▶ _TASK STATEMENT_: Rewrite the lines from the start of the material through the line containing "Schnelle Hilfe bei Rohrbrüchen", changing "Rohrreinigung" to "Rohrspülung" and leaving everything else as it is.

Dataset entries:
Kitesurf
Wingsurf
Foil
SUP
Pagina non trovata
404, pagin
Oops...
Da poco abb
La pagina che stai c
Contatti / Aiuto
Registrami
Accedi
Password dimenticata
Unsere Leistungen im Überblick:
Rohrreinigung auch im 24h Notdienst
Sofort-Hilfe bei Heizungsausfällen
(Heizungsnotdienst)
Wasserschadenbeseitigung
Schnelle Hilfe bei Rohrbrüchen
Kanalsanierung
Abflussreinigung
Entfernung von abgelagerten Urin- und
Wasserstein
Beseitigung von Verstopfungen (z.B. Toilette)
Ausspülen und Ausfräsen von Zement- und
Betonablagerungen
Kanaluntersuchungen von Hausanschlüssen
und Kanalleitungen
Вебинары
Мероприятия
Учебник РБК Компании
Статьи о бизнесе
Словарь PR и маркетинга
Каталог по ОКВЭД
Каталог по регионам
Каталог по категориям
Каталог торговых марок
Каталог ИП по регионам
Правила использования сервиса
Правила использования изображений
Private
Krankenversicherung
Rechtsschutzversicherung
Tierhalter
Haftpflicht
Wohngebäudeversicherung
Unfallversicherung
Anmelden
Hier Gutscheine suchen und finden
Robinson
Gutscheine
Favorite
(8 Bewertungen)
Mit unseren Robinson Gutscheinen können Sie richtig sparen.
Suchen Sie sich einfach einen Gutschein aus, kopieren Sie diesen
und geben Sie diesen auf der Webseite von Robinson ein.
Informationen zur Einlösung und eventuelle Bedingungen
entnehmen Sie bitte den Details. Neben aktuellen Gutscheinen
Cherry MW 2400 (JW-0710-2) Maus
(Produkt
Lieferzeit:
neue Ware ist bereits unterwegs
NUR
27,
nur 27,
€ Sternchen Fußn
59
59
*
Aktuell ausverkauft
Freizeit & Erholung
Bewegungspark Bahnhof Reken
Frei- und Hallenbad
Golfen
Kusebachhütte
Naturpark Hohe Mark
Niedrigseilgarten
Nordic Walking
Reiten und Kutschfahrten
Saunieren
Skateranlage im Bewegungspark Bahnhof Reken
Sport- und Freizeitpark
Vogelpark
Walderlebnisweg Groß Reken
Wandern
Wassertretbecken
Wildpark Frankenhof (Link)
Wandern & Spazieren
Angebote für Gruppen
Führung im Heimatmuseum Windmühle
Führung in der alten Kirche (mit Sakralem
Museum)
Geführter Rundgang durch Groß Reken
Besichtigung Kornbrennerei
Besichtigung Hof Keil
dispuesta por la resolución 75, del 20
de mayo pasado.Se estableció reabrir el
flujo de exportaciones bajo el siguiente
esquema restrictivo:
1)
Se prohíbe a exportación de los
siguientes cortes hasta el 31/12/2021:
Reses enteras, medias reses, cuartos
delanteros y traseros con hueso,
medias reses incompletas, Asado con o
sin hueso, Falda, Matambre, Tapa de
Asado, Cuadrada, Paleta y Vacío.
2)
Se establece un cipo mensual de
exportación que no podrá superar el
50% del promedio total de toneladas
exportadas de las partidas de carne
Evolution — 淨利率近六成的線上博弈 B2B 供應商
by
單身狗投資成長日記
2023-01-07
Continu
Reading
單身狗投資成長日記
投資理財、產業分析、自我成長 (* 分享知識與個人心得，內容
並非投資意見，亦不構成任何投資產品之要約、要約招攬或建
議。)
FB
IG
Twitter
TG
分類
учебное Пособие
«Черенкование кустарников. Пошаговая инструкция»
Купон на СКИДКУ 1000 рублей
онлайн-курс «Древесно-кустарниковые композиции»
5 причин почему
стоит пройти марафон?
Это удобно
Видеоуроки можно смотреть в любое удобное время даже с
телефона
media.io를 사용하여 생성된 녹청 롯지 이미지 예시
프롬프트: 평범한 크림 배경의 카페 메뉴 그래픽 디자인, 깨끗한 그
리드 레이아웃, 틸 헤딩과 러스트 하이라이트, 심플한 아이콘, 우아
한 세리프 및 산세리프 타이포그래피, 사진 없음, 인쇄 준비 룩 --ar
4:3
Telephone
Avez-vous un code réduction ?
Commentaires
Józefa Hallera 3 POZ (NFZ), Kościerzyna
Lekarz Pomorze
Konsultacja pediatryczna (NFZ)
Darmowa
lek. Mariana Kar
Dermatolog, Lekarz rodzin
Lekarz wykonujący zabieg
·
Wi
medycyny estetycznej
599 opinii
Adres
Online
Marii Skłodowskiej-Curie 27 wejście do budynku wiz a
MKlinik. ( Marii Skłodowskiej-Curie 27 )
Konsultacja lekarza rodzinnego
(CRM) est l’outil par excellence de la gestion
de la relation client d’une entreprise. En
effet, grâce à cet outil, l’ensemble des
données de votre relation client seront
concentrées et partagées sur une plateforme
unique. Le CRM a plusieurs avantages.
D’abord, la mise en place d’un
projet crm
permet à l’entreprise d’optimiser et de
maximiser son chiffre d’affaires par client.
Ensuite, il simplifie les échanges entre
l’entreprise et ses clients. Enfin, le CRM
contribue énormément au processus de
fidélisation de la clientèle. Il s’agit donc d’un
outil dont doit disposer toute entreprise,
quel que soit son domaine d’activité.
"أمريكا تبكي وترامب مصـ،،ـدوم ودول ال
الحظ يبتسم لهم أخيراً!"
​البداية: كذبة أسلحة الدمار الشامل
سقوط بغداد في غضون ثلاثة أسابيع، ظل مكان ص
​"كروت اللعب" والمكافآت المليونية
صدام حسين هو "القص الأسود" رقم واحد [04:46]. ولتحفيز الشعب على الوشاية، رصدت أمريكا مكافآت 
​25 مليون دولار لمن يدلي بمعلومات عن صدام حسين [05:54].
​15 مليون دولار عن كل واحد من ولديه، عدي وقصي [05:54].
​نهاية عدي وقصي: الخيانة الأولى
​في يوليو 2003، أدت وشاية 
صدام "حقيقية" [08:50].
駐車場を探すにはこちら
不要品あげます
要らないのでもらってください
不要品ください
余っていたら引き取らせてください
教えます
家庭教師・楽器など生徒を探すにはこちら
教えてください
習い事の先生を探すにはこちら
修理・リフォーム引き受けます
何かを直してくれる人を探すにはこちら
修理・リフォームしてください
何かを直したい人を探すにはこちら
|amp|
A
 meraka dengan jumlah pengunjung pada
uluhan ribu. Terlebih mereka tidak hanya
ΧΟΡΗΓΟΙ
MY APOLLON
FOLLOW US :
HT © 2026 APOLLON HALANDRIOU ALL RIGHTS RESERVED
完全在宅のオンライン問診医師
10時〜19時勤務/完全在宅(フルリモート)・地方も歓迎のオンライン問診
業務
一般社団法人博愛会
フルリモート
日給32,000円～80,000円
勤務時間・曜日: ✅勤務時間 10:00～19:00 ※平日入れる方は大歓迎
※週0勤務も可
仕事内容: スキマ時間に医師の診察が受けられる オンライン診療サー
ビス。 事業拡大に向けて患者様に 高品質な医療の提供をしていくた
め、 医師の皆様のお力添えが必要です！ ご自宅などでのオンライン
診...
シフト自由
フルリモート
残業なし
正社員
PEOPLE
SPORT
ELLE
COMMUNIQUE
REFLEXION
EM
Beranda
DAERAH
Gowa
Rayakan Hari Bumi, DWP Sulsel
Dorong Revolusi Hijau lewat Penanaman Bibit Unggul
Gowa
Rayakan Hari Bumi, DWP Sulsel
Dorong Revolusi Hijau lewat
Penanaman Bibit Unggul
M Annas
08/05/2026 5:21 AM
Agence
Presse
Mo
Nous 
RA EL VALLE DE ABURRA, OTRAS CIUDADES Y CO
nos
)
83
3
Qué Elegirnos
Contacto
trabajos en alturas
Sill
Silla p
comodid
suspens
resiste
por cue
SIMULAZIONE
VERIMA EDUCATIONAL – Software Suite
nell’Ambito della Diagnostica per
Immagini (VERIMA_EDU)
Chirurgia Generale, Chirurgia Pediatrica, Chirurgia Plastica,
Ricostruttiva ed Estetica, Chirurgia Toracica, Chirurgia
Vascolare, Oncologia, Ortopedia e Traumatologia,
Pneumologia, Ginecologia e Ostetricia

▶ _EXERCISE ANSWER_:
Kitesurf
Wingsurf
Foil
SUP
Pagina non trovata
404, pagin
Oops...
Da poco abb
La pagina che stai c
Contatti / Aiuto
Registrami
Accedi
Password dimenticata
Unsere Leistungen im Überblick:
Rohrspülung auch im 24h Notdienst
Sofort-Hilfe bei Heizungsausfällen
(Heizungsnotdienst)
Wasserschadenbeseitigung
Schnelle Hilfe bei Rohrbrüchen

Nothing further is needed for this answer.